Conoscevamo i luoghi, non le persone. Andavamo in Istria e cercavamo i campeggi. Dei nostri connazionali non sapevamo. Quando proposi quasi vent`anni fa ai miei studenti del Liceo “Galilei” di Trieste di andare a Pirano e Fiume, piuttosto che a Firenze o Roma, l’iniziativa mi parve piu` subita che condivisa. Visitammo le scuole degli Italiani, il Ginnasio “Sema” di Pirano e la Scuola Media Superiore Italiana di Fiume. L’anno dopo si unirono il “Prešeren”, il Liceo Sloveno di Trieste, il Ginnasio Sloveno di Pirano e il Primo Ginnasio Croato di Fiume.
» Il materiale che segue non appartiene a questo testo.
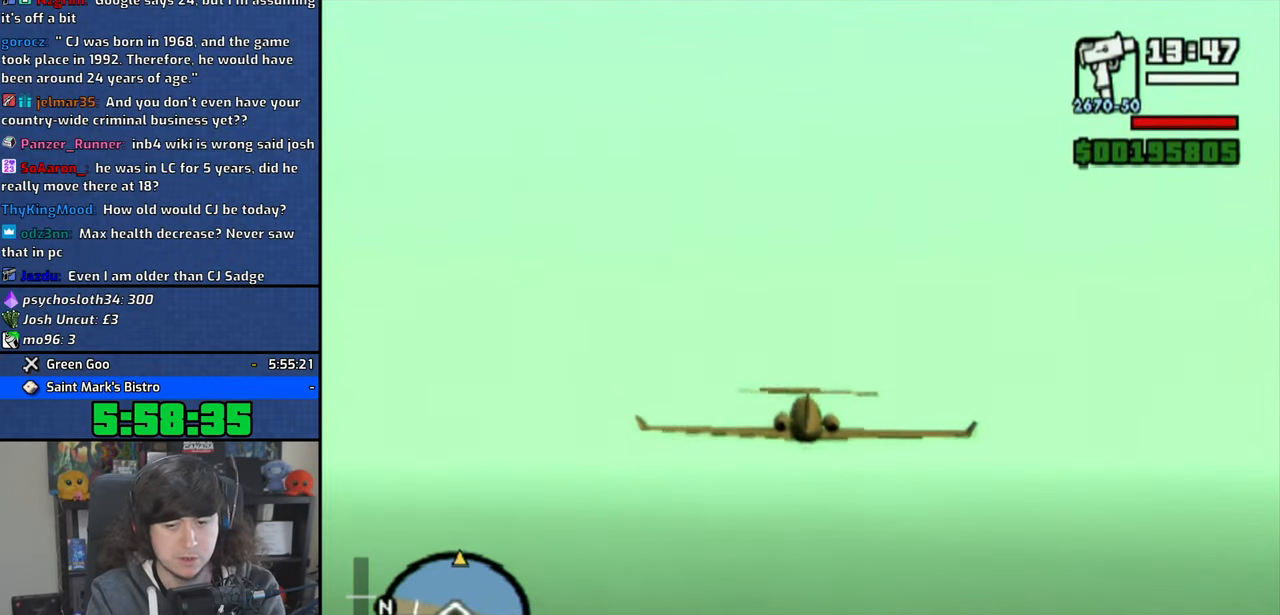
{"buttons": ["CROSS"], "left_stick": "center", "right_stick": "center", "events": []}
Nasceva il progetto “La Diversita’ come Armonia e Sviluppo” che avrebbe coinvolto per oltre dieci anni studenti della maggioranza e della minoranza delle tre citta’ in ricerche e attivita’ attinenti la letteratura, i diritti umani, l’ambiente. Ricordo la commozione dell’incontro al teatro “Tartini” di Pirano quando venne suonato l’ “Inno alla Gioia” con insegnanti e studenti in piedi. E nacque l’amicizia con Daniela Paliaga, la preside del “Sema” e piu’ tardi anche con suo marito, Stefan Janković. Con Steva che ristrutturava una casa di famiglia a Sremski Karlovci, in Voivodina si apriva l’occasione di visitare una provincia poco nota della Serbia.
Sapevamo degli ottocentomila rifugiati per le guerre degli anni novanta, degli arresti di Mladic e Hadzic, dei bassi stipendi, della corruzione diffusa, delle famiglie borghesi che cercano di mandare i figli all’estero. Ma anche delle ricchezze architettoniche, di quanto offriva la natura, delle numerose attività culturali, della solidarietà fra le persone. E decidiamo di partire.
Prima di entrare in Voivodina ci fermiamo a Vukovar. Il primo ministro della Croazia, Jadranka Kosor, si è appena congratulata a Knin con i generali Ante Gotovina e Mladen Markac che il Tribunale penale internazionale ha giudicato colpevoli di crimini contro l’umanità. Visitiamo il Memoriale delle vittime dell’assedio del 1991. Camminiamo tra le lapidi nere dei combattenti, quelle bianche dei loro parenti, tra le croci bianche dei civili e le buche scoperte degli scomparsi.
Poco lontano, in riva al Danubio, la gente ascolta musica, prende il sole, gruppi di turisti salgono sui battelli per un’escursione.
In Voivodina, a Novi Sad, sulla sede del partito radicale, è stato steso un enorme striscione che chiede la libertà per Vojislav Šešelj accusato di crimini di guerra e crimini contro l’umanità dal Tribunale penale internazionale. Pochi si fermano; anche qui, e sarà così anche nelle altre città, la gente vuole ripredere a vivere. I boulevard e i ritrovi sono affollati, i concerti quasi ogni sera, in ripresa il turismo. E ci piace osservare i banchetti con tanti giovani allegri che invitano a una sessualità sicura e chiedono l’approvazione di una legge per la gioventù, a garanzia del lavoro, dell’accesso alla prima casa, che conceda aiuti statali.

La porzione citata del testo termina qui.